_TASK STATEMENT_. A word-for-word transcript of every entry is required.

======

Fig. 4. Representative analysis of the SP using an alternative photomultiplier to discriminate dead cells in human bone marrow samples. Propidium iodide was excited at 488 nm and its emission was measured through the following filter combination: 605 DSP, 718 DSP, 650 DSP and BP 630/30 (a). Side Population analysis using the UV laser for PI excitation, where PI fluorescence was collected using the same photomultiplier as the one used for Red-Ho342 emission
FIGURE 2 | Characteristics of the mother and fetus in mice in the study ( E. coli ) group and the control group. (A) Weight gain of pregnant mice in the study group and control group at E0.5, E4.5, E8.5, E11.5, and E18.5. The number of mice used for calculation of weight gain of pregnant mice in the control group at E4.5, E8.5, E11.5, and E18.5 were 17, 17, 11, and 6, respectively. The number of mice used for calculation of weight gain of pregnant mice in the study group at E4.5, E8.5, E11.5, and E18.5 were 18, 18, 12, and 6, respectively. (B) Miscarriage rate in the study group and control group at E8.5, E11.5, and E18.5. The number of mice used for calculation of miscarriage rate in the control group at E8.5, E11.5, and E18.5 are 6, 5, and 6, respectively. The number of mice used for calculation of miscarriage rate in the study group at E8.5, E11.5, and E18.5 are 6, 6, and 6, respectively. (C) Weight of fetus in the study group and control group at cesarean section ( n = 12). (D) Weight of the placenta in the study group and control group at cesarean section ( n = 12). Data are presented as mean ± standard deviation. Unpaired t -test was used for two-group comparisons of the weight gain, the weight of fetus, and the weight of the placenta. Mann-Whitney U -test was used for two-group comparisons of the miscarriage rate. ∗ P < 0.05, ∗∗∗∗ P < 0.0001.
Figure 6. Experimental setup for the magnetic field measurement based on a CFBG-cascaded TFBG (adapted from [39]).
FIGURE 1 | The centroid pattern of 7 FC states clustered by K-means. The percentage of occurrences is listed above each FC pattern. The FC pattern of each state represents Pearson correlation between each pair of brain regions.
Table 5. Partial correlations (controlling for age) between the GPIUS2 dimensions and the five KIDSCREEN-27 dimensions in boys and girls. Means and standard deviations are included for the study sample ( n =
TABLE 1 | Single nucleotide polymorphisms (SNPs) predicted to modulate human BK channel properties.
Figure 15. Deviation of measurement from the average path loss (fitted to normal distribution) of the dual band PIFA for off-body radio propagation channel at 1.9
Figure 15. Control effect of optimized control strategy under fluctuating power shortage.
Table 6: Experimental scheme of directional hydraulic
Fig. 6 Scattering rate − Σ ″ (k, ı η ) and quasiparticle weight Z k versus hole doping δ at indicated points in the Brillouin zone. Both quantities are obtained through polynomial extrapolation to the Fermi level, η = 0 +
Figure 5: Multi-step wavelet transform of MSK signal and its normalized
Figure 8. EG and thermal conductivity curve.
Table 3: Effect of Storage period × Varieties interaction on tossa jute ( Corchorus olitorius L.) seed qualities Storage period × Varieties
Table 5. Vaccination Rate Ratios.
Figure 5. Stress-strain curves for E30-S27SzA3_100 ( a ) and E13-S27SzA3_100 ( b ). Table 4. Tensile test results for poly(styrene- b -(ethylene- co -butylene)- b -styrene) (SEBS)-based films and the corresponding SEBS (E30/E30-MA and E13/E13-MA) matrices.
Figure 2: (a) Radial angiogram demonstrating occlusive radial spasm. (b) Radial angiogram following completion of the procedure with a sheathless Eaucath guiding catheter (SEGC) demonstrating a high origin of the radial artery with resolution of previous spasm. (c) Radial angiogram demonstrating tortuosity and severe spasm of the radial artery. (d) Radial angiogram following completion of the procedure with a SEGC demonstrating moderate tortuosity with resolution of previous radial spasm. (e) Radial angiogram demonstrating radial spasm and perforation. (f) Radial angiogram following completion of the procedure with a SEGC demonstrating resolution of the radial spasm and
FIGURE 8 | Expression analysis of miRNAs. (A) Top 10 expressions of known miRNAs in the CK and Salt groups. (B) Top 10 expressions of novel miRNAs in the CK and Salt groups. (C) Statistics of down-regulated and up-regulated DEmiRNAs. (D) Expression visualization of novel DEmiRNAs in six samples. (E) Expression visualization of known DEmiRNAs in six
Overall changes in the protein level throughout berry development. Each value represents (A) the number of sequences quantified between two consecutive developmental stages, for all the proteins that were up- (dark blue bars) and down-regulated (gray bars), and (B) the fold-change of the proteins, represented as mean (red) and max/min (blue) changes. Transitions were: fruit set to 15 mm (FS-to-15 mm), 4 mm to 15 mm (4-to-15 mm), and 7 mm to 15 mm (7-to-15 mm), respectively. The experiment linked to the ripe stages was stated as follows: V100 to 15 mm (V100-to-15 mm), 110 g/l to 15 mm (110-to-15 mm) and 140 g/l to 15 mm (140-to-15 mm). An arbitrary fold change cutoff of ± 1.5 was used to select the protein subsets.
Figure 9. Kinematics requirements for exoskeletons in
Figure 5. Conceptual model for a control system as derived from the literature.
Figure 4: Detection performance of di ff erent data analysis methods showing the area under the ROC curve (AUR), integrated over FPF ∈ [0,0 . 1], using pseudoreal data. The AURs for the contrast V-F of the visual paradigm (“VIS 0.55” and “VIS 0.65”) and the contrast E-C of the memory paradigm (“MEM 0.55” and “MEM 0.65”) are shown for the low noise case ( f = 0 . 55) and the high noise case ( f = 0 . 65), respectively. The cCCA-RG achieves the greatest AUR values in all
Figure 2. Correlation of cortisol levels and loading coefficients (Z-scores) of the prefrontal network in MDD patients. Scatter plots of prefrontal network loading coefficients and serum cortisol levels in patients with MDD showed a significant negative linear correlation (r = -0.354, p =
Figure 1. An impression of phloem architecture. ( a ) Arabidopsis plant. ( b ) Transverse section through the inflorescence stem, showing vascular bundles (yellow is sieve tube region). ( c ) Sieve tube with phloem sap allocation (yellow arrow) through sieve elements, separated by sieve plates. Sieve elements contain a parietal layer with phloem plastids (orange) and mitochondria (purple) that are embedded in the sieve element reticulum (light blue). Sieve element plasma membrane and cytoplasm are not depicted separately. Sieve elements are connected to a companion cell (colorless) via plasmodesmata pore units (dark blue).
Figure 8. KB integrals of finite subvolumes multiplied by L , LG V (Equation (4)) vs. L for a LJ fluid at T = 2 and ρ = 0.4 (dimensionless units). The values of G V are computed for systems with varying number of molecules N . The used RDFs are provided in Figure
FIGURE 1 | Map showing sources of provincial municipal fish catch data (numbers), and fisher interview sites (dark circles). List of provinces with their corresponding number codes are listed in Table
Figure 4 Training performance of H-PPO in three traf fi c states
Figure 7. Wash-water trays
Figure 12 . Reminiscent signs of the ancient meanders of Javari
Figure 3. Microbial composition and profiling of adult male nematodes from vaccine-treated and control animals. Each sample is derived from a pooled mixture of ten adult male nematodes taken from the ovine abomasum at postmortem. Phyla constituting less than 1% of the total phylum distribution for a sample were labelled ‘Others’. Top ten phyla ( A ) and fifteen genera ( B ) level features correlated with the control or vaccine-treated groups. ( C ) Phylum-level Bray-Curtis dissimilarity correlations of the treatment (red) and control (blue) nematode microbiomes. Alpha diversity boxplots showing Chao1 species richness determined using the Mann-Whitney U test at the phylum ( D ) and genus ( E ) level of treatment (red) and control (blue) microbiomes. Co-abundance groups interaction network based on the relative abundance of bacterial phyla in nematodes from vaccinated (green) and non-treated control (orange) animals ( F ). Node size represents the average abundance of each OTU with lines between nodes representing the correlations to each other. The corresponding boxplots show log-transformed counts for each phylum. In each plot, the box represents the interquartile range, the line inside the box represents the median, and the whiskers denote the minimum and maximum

======

_WRITTEN ANSWER_.
Fig. 4. Representative analysis of the SP using an alternative photomultiplier to discriminate dead cells in human bone marrow samples. Propidium iodide was excited at 488 nm and its emission was measured through the following filter combination: 605 DSP, 718 DSP, 650 DSP and BP 630/30 (a). Side Population analysis using the UV laser for PI excitation, where PI fluorescence was collected using the same photomultiplier as the one used for Red-Ho342 emission
FIGURE 2 | Characteristics of the mother and fetus in mice in the study ( E. coli ) group and the control group. (A) Weight gain of pregnant mice in the study group and control group at E0.5, E4.5, E8.5, E11.5, and E18.5. The number of mice used for calculation of weight gain of pregnant mice in the control group at E4.5, E8.5, E11.5, and E18.5 were 17, 17, 11, and 6, respectively. The number of mice used for calculation of weight gain of pregnant mice in the study group at E4.5, E8.5, E11.5, and E18.5 were 18, 18, 12, and 6, respectively. (B) Miscarriage rate in the study group and control group at E8.5, E11.5, and E18.5. The number of mice used for calculation of miscarriage rate in the control group at E8.5, E11.5, and E18.5 are 6, 5, and 6, respectively. The number of mice used for calculation of miscarriage rate in the study group at E8.5, E11.5, and E18.5 are 6, 6, and 6, respectively. (C) Weight of fetus in the study group and control group at cesarean section ( n = 12). (D) Weight of the placenta in the study group and control group at cesarean section ( n = 12). Data are presented as mean ± standard deviation. Unpaired t -test was used for two-group comparisons of the weight gain, the weight of fetus, and the weight of the placenta. Mann-Whitney U -test was used for two-group comparisons of the miscarriage rate. ∗ P < 0.05, ∗∗∗∗ P < 0.0001.
Figure 6. Experimental setup for the magnetic field measurement based on a CFBG-cascaded TFBG (adapted from [39]).
FIGURE 1 | The centroid pattern of 7 FC states clustered by K-means. The percentage of occurrences is listed above each FC pattern. The FC pattern of each state represents Pearson correlation between each pair of brain regions.
Table 5. Partial correlations (controlling for age) between the GPIUS2 dimensions and the five KIDSCREEN-27 dimensions in boys and girls. Means and standard deviations are included for the study sample ( n =
TABLE 1 | Single nucleotide polymorphisms (SNPs) predicted to modulate human BK channel properties.
Figure 15. Deviation of measurement from the average path loss (fitted to normal distribution) of the dual band PIFA for off-body radio propagation channel at 1.9
Figure 15. Control effect of optimized control strategy under fluctuating power shortage.
Table 6: Experimental scheme of directional hydraulic
Fig. 6 Scattering rate − Σ ″ (k, ı η ) and quasiparticle weight Z k versus hole doping δ at indicated points in the Brillouin zone. Both quantities are obtained through polynomial extrapolation to the Fermi level, η = 0 +
Figure 5: Multi-step wavelet transform of MSK signal and its normalized
Figure 8. EG and thermal conductivity curve.
Table 3: Effect of Storage period × Varieties interaction on tossa jute ( Corchorus olitorius L.) seed qualities Storage period × Varieties
Table 5. Vaccination Rate Ratios.
Figure 5. Stress-strain curves for E30-S27SzA3_100 ( a ) and E13-S27SzA3_100 ( b ). Table 4. Tensile test results for poly(styrene- b -(ethylene- co -butylene)- b -styrene) (SEBS)-based films and the corresponding SEBS (E30/E30-MA and E13/E13-MA) matrices.
Figure 2: (a) Radial angiogram demonstrating occlusive radial spasm. (b) Radial angiogram following completion of the procedure with a sheathless Eaucath guiding catheter (SEGC) demonstrating a high origin of the radial artery with resolution of previous spasm. (c) Radial angiogram demonstrating tortuosity and severe spasm of the radial artery. (d) Radial angiogram following completion of the procedure with a SEGC demonstrating moderate tortuosity with resolution of previous radial spasm. (e) Radial angiogram demonstrating radial spasm and perforation. (f) Radial angiogram following completion of the procedure with a SEGC demonstrating resolution of the radial spasm and
FIGURE 8 | Expression analysis of miRNAs. (A) Top 10 expressions of known miRNAs in the CK and Salt groups. (B) Top 10 expressions of novel miRNAs in the CK and Salt groups. (C) Statistics of down-regulated and up-regulated DEmiRNAs. (D) Expression visualization of novel DEmiRNAs in six samples. (E) Expression visualization of known DEmiRNAs in six
Overall changes in the protein level throughout berry development. Each value represents (A) the number of sequences quantified between two consecutive developmental stages, for all the proteins that were up- (dark blue bars) and down-regulated (gray bars), and (B) the fold-change of the proteins, represented as mean (red) and max/min (blue) changes. Transitions were: fruit set to 15 mm (FS-to-15 mm), 4 mm to 15 mm (4-to-15 mm), and 7 mm to 15 mm (7-to-15 mm), respectively. The experiment linked to the ripe stages was stated as follows: V100 to 15 mm (V100-to-15 mm), 110 g/l to 15 mm (110-to-15 mm) and 140 g/l to 15 mm (140-to-15 mm). An arbitrary fold change cutoff of ± 1.5 was used to select the protein subsets.
Figure 9. Kinematics requirements for exoskeletons in
Figure 5. Conceptual model for a control system as derived from the literature.
Figure 4: Detection performance of di ff erent data analysis methods showing the area under the ROC curve (AUR), integrated over FPF ∈ [0,0 . 1], using pseudoreal data. The AURs for the contrast V-F of the visual paradigm (“VIS 0.55” and “VIS 0.65”) and the contrast E-C of the memory paradigm (“MEM 0.55” and “MEM 0.65”) are shown for the low noise case ( f = 0 . 55) and the high noise case ( f = 0 . 65), respectively. The cCCA-RG achieves the greatest AUR values in all
Figure 2. Correlation of cortisol levels and loading coefficients (Z-scores) of the prefrontal network in MDD patients. Scatter plots of prefrontal network loading coefficients and serum cortisol levels in patients with MDD showed a significant negative linear correlation (r = -0.354, p =
Figure 1. An impression of phloem architecture. ( a ) Arabidopsis plant. ( b ) Transverse section through the inflorescence stem, showing vascular bundles (yellow is sieve tube region). ( c ) Sieve tube with phloem sap allocation (yellow arrow) through sieve elements, separated by sieve plates. Sieve elements contain a parietal layer with phloem plastids (orange) and mitochondria (purple) that are embedded in the sieve element reticulum (light blue). Sieve element plasma membrane and cytoplasm are not depicted separately. Sieve elements are connected to a companion cell (colorless) via plasmodesmata pore units (dark blue).
Figure 8. KB integrals of finite subvolumes multiplied by L , LG V (Equation (4)) vs. L for a LJ fluid at T = 2 and ρ = 0.4 (dimensionless units). The values of G V are computed for systems with varying number of molecules N . The used RDFs are provided in Figure
FIGURE 1 | Map showing sources of provincial municipal fish catch data (numbers), and fisher interview sites (dark circles). List of provinces with their corresponding number codes are listed in Table
Figure 4 Training performance of H-PPO in three traf fi c states
Figure 7. Wash-water trays
Figure 12 . Reminiscent signs of the ancient meanders of Javari
Figure 3. Microbial composition and profiling of adult male nematodes from vaccine-treated and control animals. Each sample is derived from a pooled mixture of ten adult male nematodes taken from the ovine abomasum at postmortem. Phyla constituting less than 1% of the total phylum distribution for a sample were labelled ‘Others’. Top ten phyla ( A ) and fifteen genera ( B ) level features correlated with the control or vaccine-treated groups. ( C ) Phylum-level Bray-Curtis dissimilarity correlations of the treatment (red) and control (blue) nematode microbiomes. Alpha diversity boxplots showing Chao1 species richness determined using the Mann-Whitney U test at the phylum ( D ) and genus ( E ) level of treatment (red) and control (blue) microbiomes. Co-abundance groups interaction network based on the relative abundance of bacterial phyla in nematodes from vaccinated (green) and non-treated control (orange) animals ( F ). Node size represents the average abundance of each OTU with lines between nodes representing the correlations to each other. The corresponding boxplots show log-transformed counts for each phylum. In each plot, the box represents the interquartile range, the line inside the box represents the median, and the whiskers denote the minimum and maximum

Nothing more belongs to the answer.